The task force proposed closing Augusta Mental Health Institute in October 1997, building one or more state-of-the-art mental health facility in the state and closing Bangor Mental Health Institute by the end of the decade. Totally consistent with previous reports, the task force study shares another similarity with its predecessors. It is unlikely to receive aggressive follow through by the Legislature.

For 25 years, the department has been spinning off portions of the AMHI campus to other agencies and boarding up wards while the patient census there shrunk from 1,600 to around 100. The cost of maintaining physical plant and staff remains high. The figure commonly used is $25 million a year. It is a major reason why Maine’s investment in this important health arena is skewed badly: 60 percent of resources are invested in the hospitalized 5 percent of the population needing mental health services.

The remedy, however, has overmatched lawmakers who simply don’t want to make the politically unpleasant decision to completely shut a state hospital’s doors. Under the circumstances, forcing AMHI’s closure in the Legislature is not worth the fight by DMH. The past confirms that. Instead, it will focus on the future.

The prospect of diverting poorly invested institutional dollars to needed community care has been appealing to the beleaguered department, but for this session it sensibly is moving to defuse the polarizing issue of hospital closure by working around it.

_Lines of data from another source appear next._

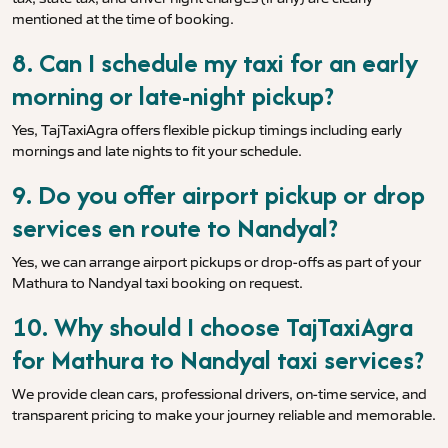
mentioned at the time of booking.
8. Can I schedule my taxi for an early
morning or late-night pickup?
Yes, TajTaxiAgra offers flexible pickup timings including early
mornings and late nights to fit your schedule.
9. Do you offer airport pickup or drop
services en route to Nandyal?
Yes, we can arrange airport pickups or drop-offs as part of your
Mathura to Nandyal taxi booking on request.
10. Why should I choose TajTaxiAgra
for Mathura to Nandyal taxi services?
We provide clean cars, professional drivers, on-time service, and
transparent pricing to make your journey reliable and memorable.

Commissioner Melodie Peet is astutely using resources and psychology in an effort that should calmly wind down what she calls the “open-close” hospital debate, while establishing a credible level of community clinical services.

There is a chasm in care in this state between doctors’ offices and expensive hospitalization. The latter should be a last resort but today is often the only choice, by default. Peet plans to fill the gap with a variety of innovations including a crisis response system, short-term stabilization and evaluation beds in home settings and a mobile capability to address psychiatric emergencies in rural settings. She also wants to increase the number of practitioners in Maine. It is a constructive, impressive agenda.

Worth repeating for the new Legislature: Gov. King and Commissioner Peet inherited a mental health system that was costly, inefficient and inhumane. Now, for the first time since that system began unraveling during the early 1970s, an administration is trying to make responsible repairs and salvage the lives of mentally ill people who were deliberately discarded by state policy. It is an effort that deserves enthusiastic support.